Trecho para leitura ::
Artistas se manifestaram contra o regime em todas as linguagens artísticas
Há exatos 55 anos, instalou-se no Brasil uma violenta Ditadura Militar, que por meio do Golpe Militar de 1964 tirou do poder o presidente eleito pelo voto direto, João Belchior Marques Goulart (1918-1976). Durante 21 anos, o País viveu sob o comando de sucessivos governos militares e sob uma repressão que só se agravava com o tempo. Dentre as tantas atrocidades cometidas pela Ditadura Militar nesse período, como prisão, estupros, sequestros, tortura e assassinato de opositores ao regime, houve uma forte censura à imprensa e às artes. Apesar disso, muitos artistas conseguiram burlar o sistema e, de forma poética, denunciar a repressão.

Desafio 1 ::
Segundo o trecho sobre a Ditadura Militar, qual presidente foi tirado do poder pelo Golpe Militar de 1964?
Desafio 2 ::
Liste as atrocidades que o texto sobre a Ditadura Militar cita logo após a palavra "como".
Desafio 3 ::
Prossiga o texto sobre os artistas e a Ditadura Militar a partir da última frase.

Dados brutos ::
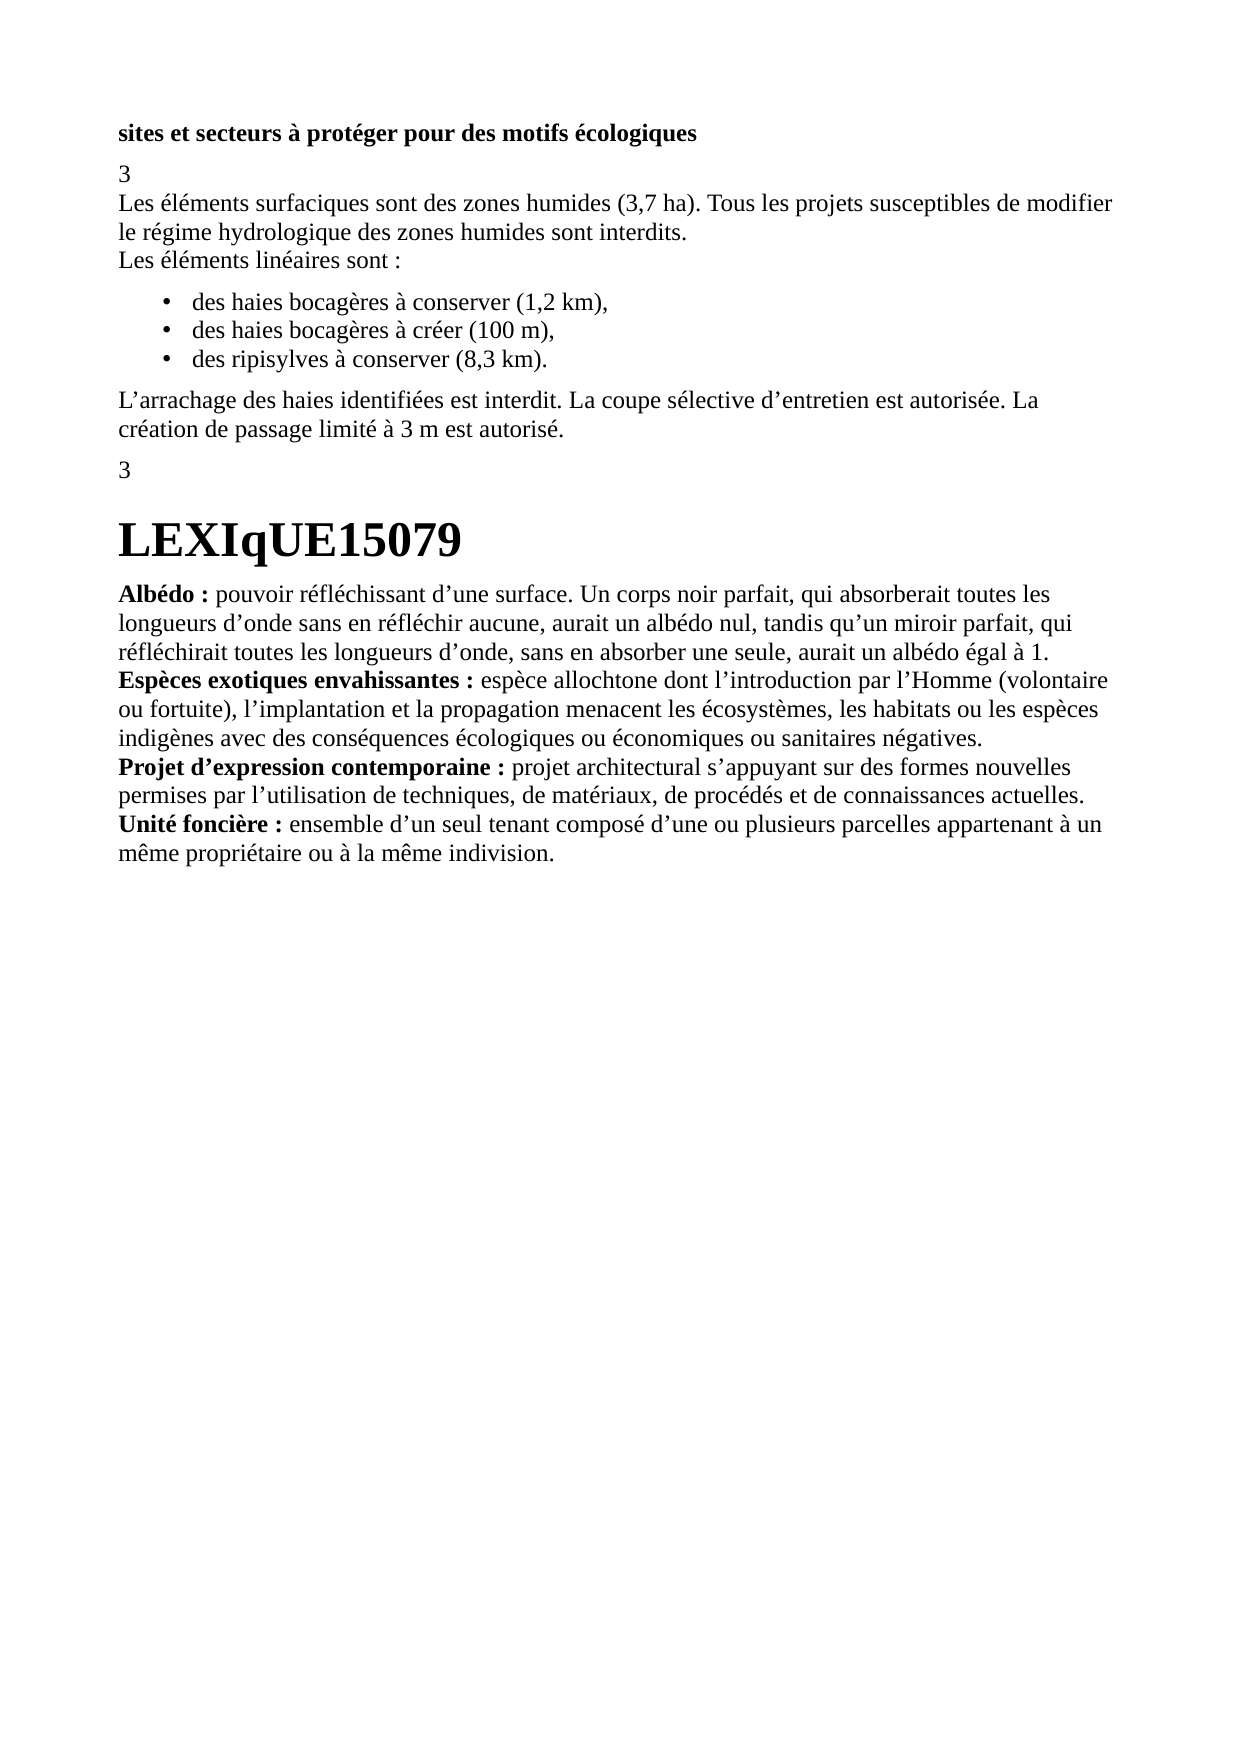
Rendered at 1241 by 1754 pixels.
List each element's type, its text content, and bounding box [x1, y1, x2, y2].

Resposta 1 ::
João Belchior Marques Goulart.

Resposta 2 ::
Prisão, estupros, sequestros, tortura e assassinato de opositores ao regime.

Resposta 3 ::
Relembramos a força de todos aqueles que lutaram e morreram em defesa da democracia, como o cearense Frei Tito (1945-1974), frade dominicano preso e torturado que denunciou os horrores desse período com cartas, depoimentos e também com poesia. “Quando secar o rio da minha infância”, escrita durante seu exílio em Paris, no ano de 1973, é uma dessas denúncias.
Quando secar o rio de minha infância,
secará toda dor.
Quando os regatos límpidos de meu ser secarem, minh’alma perderá sua força.
Buscarei, então, pastagens distantes
Irei onde o ódio não tem teto para repousar.
Ali, erguerei uma tenda junto aos bosques.
Todas as tardes me deitarei na relva,
e nos dias silenciosos farei minha oração:
Meu eterno canto de amor: expressão pura de minha mais profunda angústia
Nos dias primaveris, colherei flores para
meu jardim da saudade.
Assim, exterminarei a lembrança de um passado sombrio.
— Tito de Alencar
Abaixo, trazemos uma lista de indicações nas áreas das Artes Visuais, Dança, Música, Teatro e Cinema com registros desse período, além de outras produzidas posteriormente, para relembrarmos e reafirmarmos que: Ditadura nunca mais!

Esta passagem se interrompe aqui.